Here's why destroying the Death Star didn't guarantee the Rebel's success

If you were wondering how Star Wars: The Force Awakens could happen after the Empire has been destroyed, this will help!

Published Date
02 - Dec - 2015
| Last Updated
02 - Dec - 2015
Here's why destroying the Death Star didn't guarantee the Rebel's...

You know how they say no one ever benefitted from destroying an entire planet? Well, it doesn’t happen in reality, and it doesn’t happen in fiction, either. The Rebels may have destroyed the Death Star (twice) in Star Wars, but that didn’t really guarantee a happily-ever-after for them. Hence, the upcoming movie - Star Wars: The Force Awakens. It seems, the economics of destroying a Death Star was too much for the Rebels to succeed post-war.
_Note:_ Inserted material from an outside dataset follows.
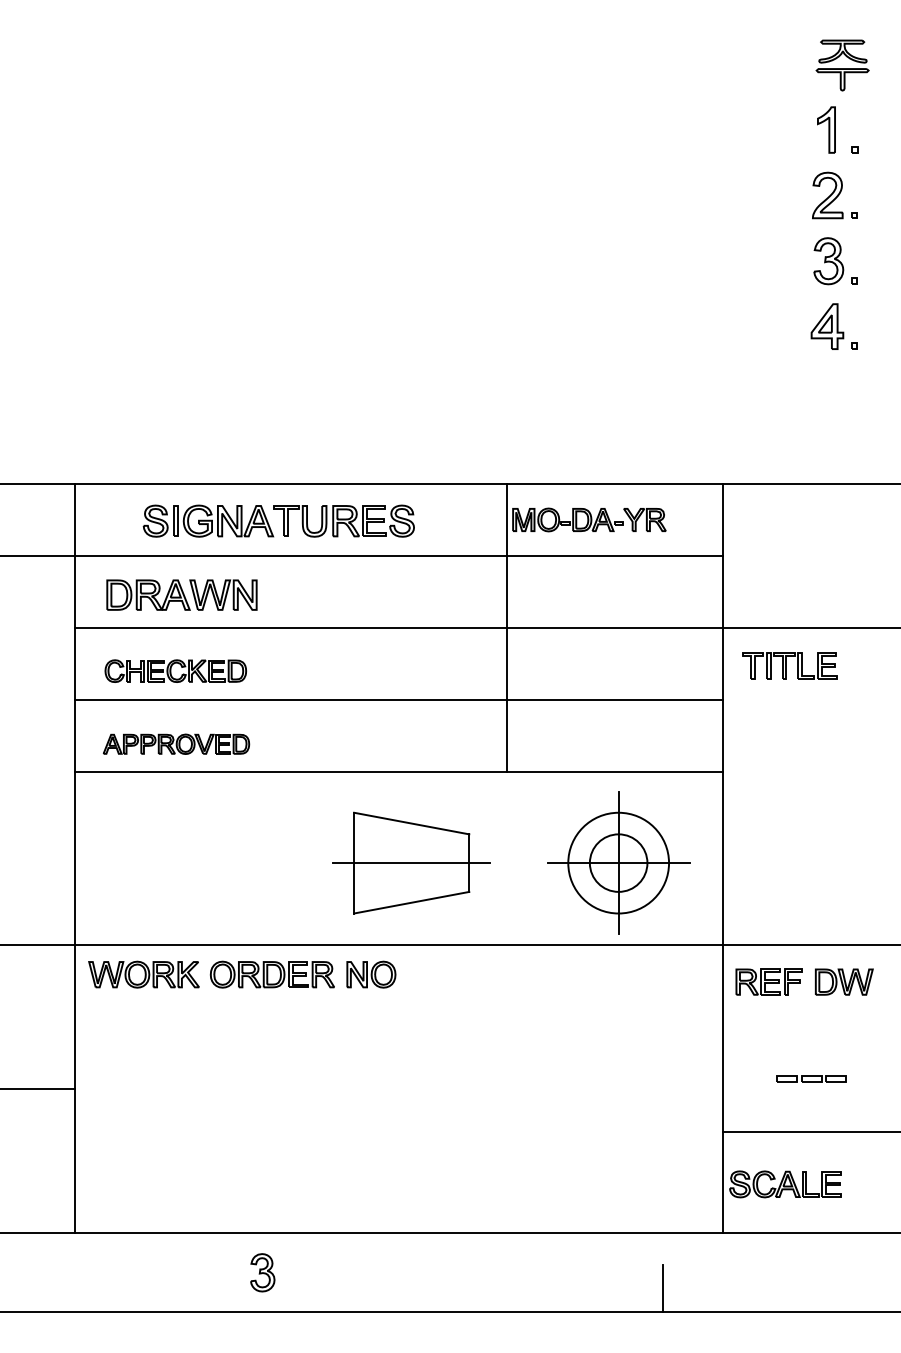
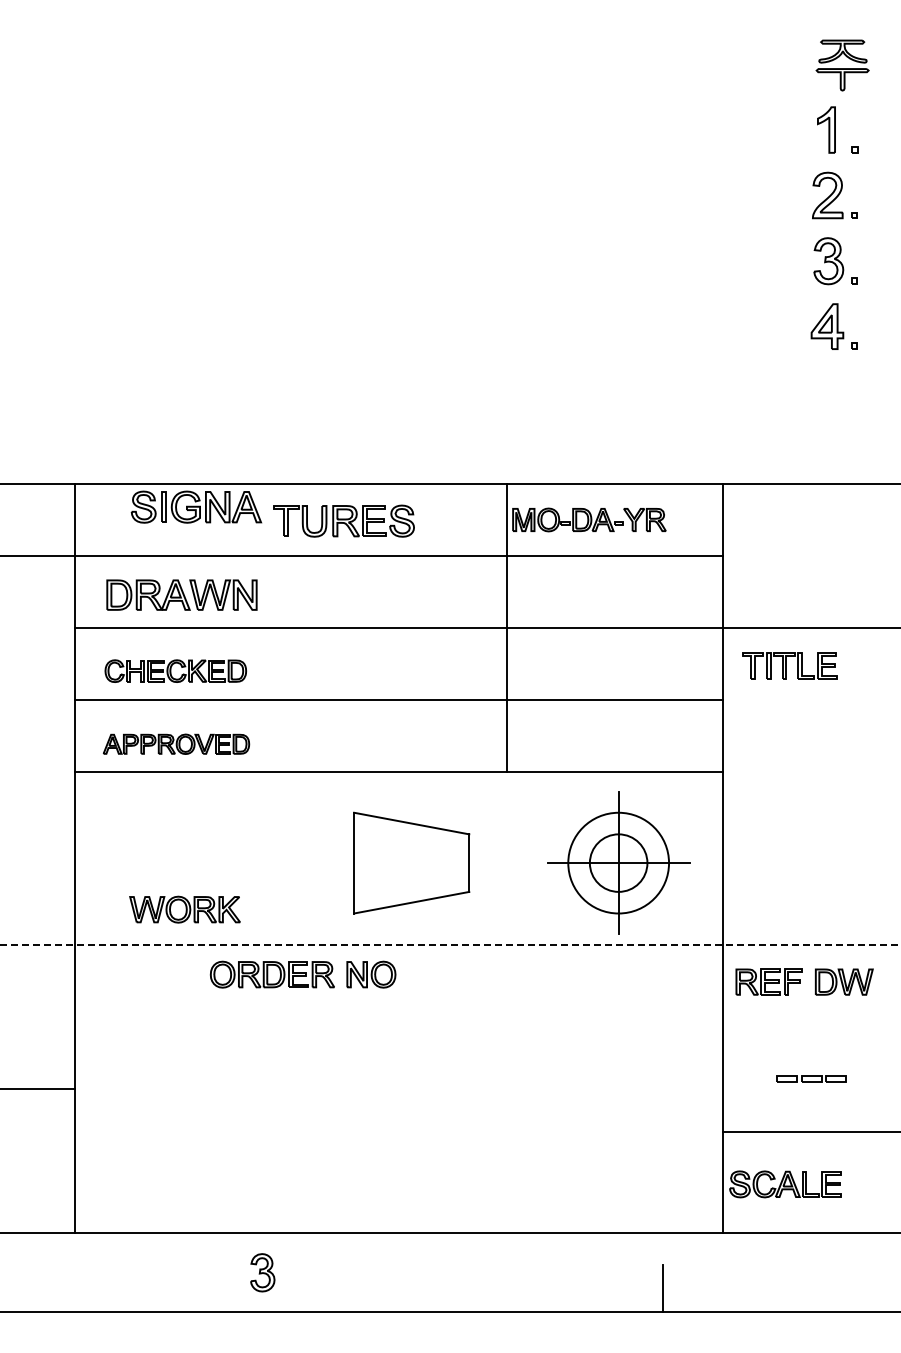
part at (208, 520) position: (208, 520) -> (196, 506)
line at (411, 863): present -> none
line at (450, 944): solid -> dashed
part at (143, 974) position: (143, 974) -> (184, 909)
Professor Zachary Feinstein, from the Washington University, St. Louis, has written a paper, titled “It’s a Trap: Emperor Palpatine’s Poison Pill’, analysing the economic results of destroying two Death Stars. The paper was published on the Arxiv open source server, and while many of you may find research papers boring, this one definitely doesn’t fit that bill. Feinstein’s paper explains the finance side of things in Star Wars, just the thing you wanted to know about Star Wars!

In the paper, Feinstein takes into consideration the cost of raw materials involved in making the Death Star. Before you say it, yes, the cost is in dollars. He arrives at a conclusion that if the Death Star cost $193 Quintillion for the Empire to make, the GDP of the galactic economy would be somewhere around $4.6 Sextillion per year.

Further, Feinstein scoured through prequels and Wookiepedia to understand the galactic banking sector, which would definitely have invested in the development of the Death Stars. This means, destroying the Death Stars directly affected the banks themselves, and quite heavily at that. This would, in turn, create a financial crisis in the galactic empire, requiring something of a Galactic Bailout. The rebel alliance would hence need vast reserves of cash in order to avert this crisis.

Feinstein concludes the paper with, “We modeled the state of the economy of the Galactic Empire prior to the destruction of the two moon-sized battle stations and the fall of the Imperial government. This allowed us to calibrate a financial network of the systemically important institutions, thus providing a picture of the economic repercussions from the Battle of Endor. In this case study we found that the Rebel Alliance would need to prepare a bailout of at least 15%, and likely at least 20%, of GGP in order to mitigate the systemic risks and the sudden and catastrophic economic collapse. Without such funds at the ready, it likely the Galactic economy would enter an economic depression of astronomical proportions.”